Data records:
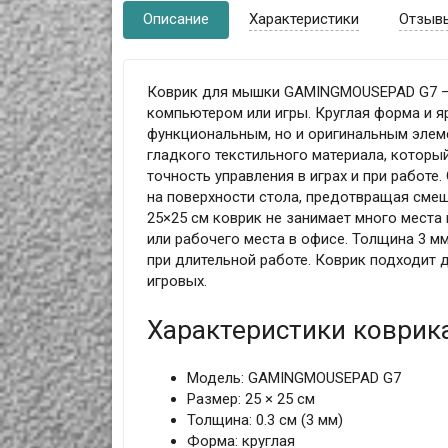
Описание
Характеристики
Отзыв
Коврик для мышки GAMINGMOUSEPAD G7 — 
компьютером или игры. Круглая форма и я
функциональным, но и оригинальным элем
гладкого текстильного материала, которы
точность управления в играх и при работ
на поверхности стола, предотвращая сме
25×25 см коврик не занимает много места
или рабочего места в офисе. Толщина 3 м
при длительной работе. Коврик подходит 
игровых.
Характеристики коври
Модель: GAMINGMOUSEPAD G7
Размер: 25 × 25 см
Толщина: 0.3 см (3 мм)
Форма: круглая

* * *

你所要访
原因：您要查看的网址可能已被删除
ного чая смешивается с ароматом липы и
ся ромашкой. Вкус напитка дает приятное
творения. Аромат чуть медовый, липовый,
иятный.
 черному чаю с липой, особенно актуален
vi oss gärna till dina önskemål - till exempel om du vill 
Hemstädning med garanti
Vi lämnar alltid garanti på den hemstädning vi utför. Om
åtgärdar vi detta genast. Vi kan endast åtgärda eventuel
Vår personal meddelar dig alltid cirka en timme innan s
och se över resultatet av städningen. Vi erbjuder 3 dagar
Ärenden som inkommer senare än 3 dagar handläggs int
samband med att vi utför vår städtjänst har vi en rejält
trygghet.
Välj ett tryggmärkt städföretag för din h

Exercise objective:
Of the lines above, extract only those from the line with "черному чаю с липой, особенно актуален" to the line with "Välj ett tryggmärkt städföretag för din h", both included, exactly as written.

Response to the task:
 черному чаю с липой, особенно актуален
vi oss gärna till dina önskemål - till exempel om du vill 
Hemstädning med garanti
Vi lämnar alltid garanti på den hemstädning vi utför. Om
åtgärdar vi detta genast. Vi kan endast åtgärda eventuel
Vår personal meddelar dig alltid cirka en timme innan s
och se över resultatet av städningen. Vi erbjuder 3 dagar
Ärenden som inkommer senare än 3 dagar handläggs int
samband med att vi utför vår städtjänst har vi en rejält
trygghet.
Välj ett tryggmärkt städföretag för din h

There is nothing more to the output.